Cheniere owns 100% of the Sabine Pass LNG terminal. Five liquefaction trains are operational. The terminal includes five existing LNG storage tanks with capacity of 16.9 bcf of gas equivalent, two marine berths that can accommodate vessels with nominal capacity of as much as 266,000 cu m, and vaporizers with regasification capacity of 4 bcfd. A third marine berth is under construction.
Through its wholly owned subsidiary Cheniere Creole Trail Pipeline LP, Cheniere also owns a 94-mile pipeline that interconnects the Sabine Pass LNG terminal with a number of large interstate pipelines.
Woodfibre LNG hires McDermott for EPFC work
Woodfibre LNG Ltd. has signed an engineering, procurement, fabrication, and construction (EPFC) contract with McDermott International.

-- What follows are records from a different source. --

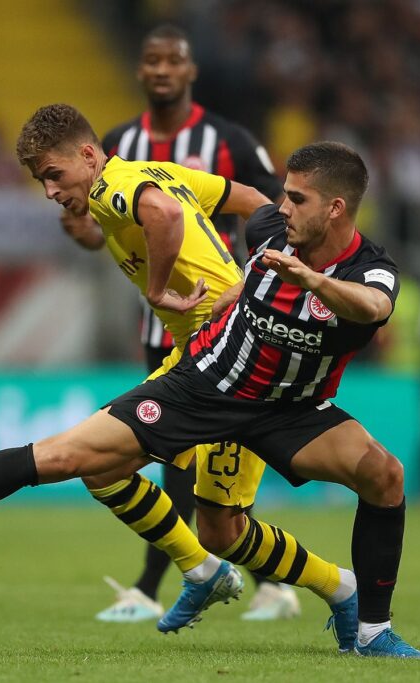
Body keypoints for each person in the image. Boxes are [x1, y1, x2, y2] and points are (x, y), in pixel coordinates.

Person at [0, 106, 420, 658]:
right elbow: (243, 237)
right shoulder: (268, 230)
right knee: (70, 459)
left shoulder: (368, 267)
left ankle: (372, 629)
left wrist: (297, 280)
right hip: (207, 384)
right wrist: (231, 292)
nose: (282, 206)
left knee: (383, 474)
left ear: (335, 209)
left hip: (295, 409)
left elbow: (372, 308)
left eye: (296, 199)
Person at [60, 24, 296, 624]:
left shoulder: (229, 139)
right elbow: (107, 233)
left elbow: (273, 209)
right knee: (176, 453)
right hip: (161, 322)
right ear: (140, 72)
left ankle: (169, 582)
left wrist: (250, 280)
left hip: (224, 317)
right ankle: (243, 575)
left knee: (197, 451)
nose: (162, 70)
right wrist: (85, 232)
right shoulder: (117, 142)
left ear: (191, 72)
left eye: (174, 61)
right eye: (152, 61)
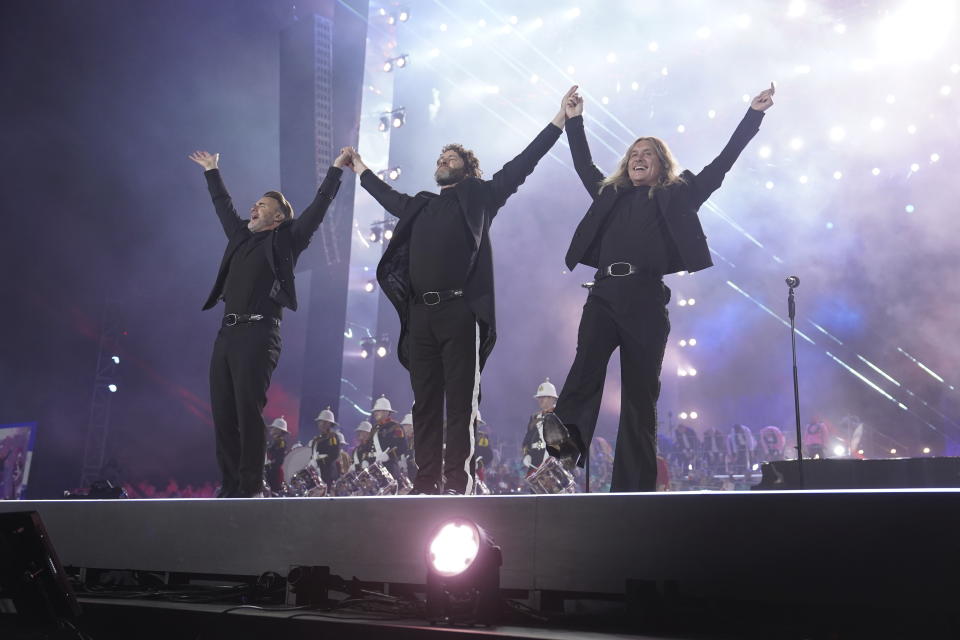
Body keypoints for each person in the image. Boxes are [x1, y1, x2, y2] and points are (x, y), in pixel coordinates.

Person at [341, 87, 578, 494]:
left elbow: (522, 164)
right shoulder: (420, 204)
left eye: (450, 158)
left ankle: (456, 481)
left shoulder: (479, 197)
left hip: (458, 311)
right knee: (424, 403)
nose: (442, 161)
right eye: (439, 158)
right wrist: (360, 167)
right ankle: (425, 481)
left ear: (468, 169)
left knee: (460, 403)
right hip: (420, 315)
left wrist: (560, 119)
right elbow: (387, 196)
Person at [554, 83, 776, 492]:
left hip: (645, 299)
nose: (638, 159)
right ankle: (564, 451)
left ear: (661, 165)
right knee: (585, 368)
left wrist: (752, 116)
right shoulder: (610, 194)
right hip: (603, 293)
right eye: (633, 154)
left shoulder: (678, 195)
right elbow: (583, 164)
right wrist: (575, 120)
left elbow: (721, 165)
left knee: (640, 397)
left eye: (647, 155)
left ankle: (633, 487)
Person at [189, 148, 349, 498]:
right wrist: (212, 170)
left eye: (262, 205)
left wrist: (336, 171)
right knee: (224, 412)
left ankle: (249, 487)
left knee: (247, 409)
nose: (253, 208)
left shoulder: (286, 240)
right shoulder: (240, 237)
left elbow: (318, 209)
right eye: (256, 204)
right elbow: (223, 207)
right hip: (228, 333)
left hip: (260, 332)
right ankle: (230, 484)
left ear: (278, 218)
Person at [370, 395, 407, 481]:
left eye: (378, 410)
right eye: (375, 411)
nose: (375, 413)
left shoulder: (395, 427)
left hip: (389, 468)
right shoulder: (374, 429)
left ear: (386, 412)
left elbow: (402, 446)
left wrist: (388, 456)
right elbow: (369, 448)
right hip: (374, 468)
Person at [310, 407, 345, 485]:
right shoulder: (317, 439)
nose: (321, 424)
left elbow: (334, 454)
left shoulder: (333, 437)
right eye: (320, 422)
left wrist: (320, 461)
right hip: (317, 471)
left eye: (324, 422)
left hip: (328, 472)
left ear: (329, 424)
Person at [264, 416, 290, 494]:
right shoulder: (273, 442)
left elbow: (278, 459)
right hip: (269, 470)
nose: (271, 429)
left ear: (279, 430)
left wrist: (270, 464)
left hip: (275, 472)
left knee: (274, 492)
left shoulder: (281, 442)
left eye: (274, 428)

In addition to the EPFC work, McDermott will be responsible for commissioning and start-up.
Preinstallation is planned for early 2022, ramping up to the start of major construction in September 2023. Substantial completion is expected third-quarter 2027. Woodfibre has two offtake agreements in place with bp totaling 1.5 million tonnes/year (tpy), more than 70% of the plant’s designed 2.1-million tpy output (OGJ Online, May 7, 2021).

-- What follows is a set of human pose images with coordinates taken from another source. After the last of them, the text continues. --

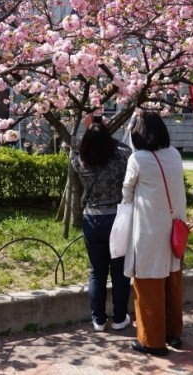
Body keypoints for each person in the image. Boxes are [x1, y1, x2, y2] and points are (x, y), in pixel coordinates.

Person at [122, 111, 187, 356]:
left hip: (149, 233)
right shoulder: (175, 154)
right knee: (172, 283)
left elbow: (126, 194)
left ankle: (152, 341)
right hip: (174, 231)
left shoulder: (137, 159)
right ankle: (173, 333)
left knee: (148, 286)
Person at [70, 114, 133, 332]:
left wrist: (91, 129)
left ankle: (98, 319)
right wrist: (105, 131)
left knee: (96, 271)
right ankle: (119, 317)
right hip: (117, 220)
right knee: (119, 271)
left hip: (92, 219)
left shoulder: (80, 161)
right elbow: (127, 149)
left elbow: (75, 149)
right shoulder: (120, 158)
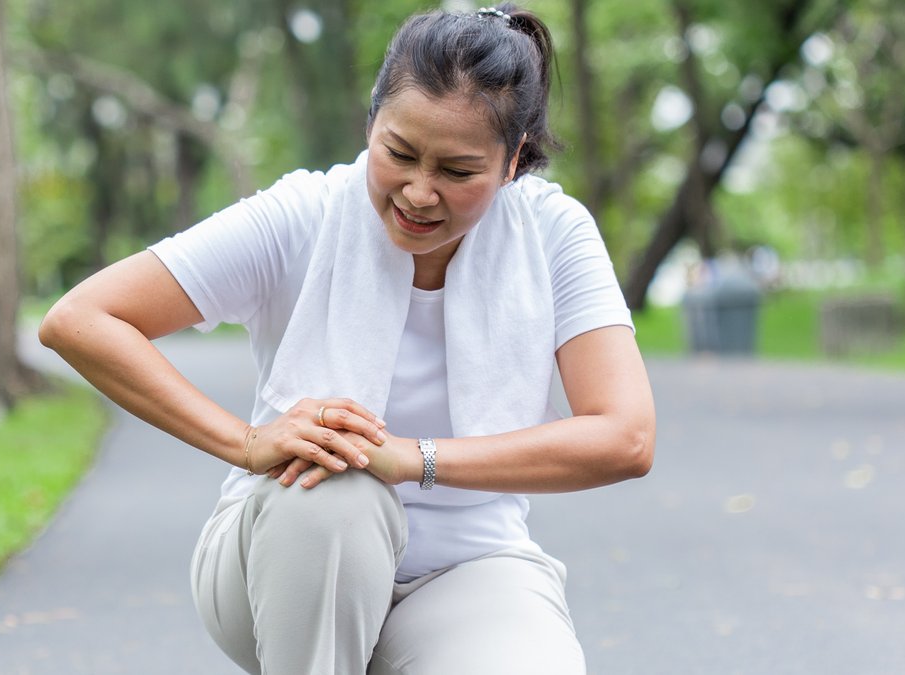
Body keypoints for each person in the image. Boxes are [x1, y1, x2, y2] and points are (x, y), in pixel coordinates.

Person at [39, 4, 656, 673]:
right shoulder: (303, 214)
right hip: (284, 559)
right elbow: (81, 319)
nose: (419, 192)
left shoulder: (553, 234)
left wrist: (410, 457)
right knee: (338, 485)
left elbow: (624, 434)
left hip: (470, 566)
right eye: (399, 154)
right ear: (370, 126)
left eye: (457, 171)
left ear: (513, 162)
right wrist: (247, 444)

McDermott will manage onshore construction, leveraging Canadian-based contractors and commitments included in Woodfibre LNG’s impact benefit agreements with the Squamish Nation. The EPFC contract commits McDermott to Woodfibre LNG’s hiring priority for qualified Squamish Nation members and local workers first, followed by British Columbians, and then Canadians.
Woodfibre LNG will be built on a former pulp mill site about 7 km west-southwest of Squamish, BC. It will use a single train driven 100% by hydroelectric power and have storage capacity of 250,000 cu m. McDermott and Woodfibre expect plant design to result in an 86% reduction of carbon dioxide emissions per tonne of LNG produced relative to typical liquefaction operations.

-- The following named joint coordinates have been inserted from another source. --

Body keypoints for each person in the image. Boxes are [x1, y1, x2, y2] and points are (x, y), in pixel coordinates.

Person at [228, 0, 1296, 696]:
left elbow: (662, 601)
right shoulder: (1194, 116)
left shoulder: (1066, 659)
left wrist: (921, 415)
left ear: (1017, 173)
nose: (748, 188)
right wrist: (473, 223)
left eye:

Woodfibre LNG is a subsidiary of Pacific Energy Corp. (Canada) Ltd.
AIE signs FSRU charter with Höegh for Port Kembla LNG terminal
Australian Industrial Energy (AIE), a subsidiary of Western Australian entrepreneur Andrew Forrest’s Squadron Energy, signed a long-term charterparty agreement with global infrastructure and transport group Höegh LNG to supply a floating storage and regasification unit (FSRU) for AIE’s proposed LNG import terminal at Port Kembla south of Sydney in New South Wales.
Under the agreement the vessel, Höegh Galleon, will be berthed at the terminal where construction of berth facilities has begun and is expected to be operational by mid-2023.
The vessel, built in 2019 by Samsung Heavy Industries in South Korea, has a regasification capacity of 750 MMcfd. It is currently on an interim charter with Cheniere Energy in Corpus Christi, Tex.
The $250 million (Aus.) Port Kembla terminal project will receive LNG imports and connect the regassified supply to the existing 800 km Eastern Gas pipeline that runs from Longford in eastern Victoria to Sydney in New South Wales via a new 12-km pipeline from the port.
In addition to the charter agreement, AIE and Höegh agreed to collaborate on the future design and development of a new generation FSRU capable of receiving clean fuels which can be used as part of future green energy supply chains.
Initial feasibility studies on the new FSRU have begun. The vessel is expected to have capability to deliver both natural gas and green hydrogen or its derivatives, a design that AIE plans will unlock further opportunities for the terminal to support a future hydrogen industry in Australia.
AIE is now looking to New South Wales and Victorian natural gas retailers to help resolve the predicted Australian east coast energy security shortfall with offtake contracts for the terminal’s regassified LNG supply.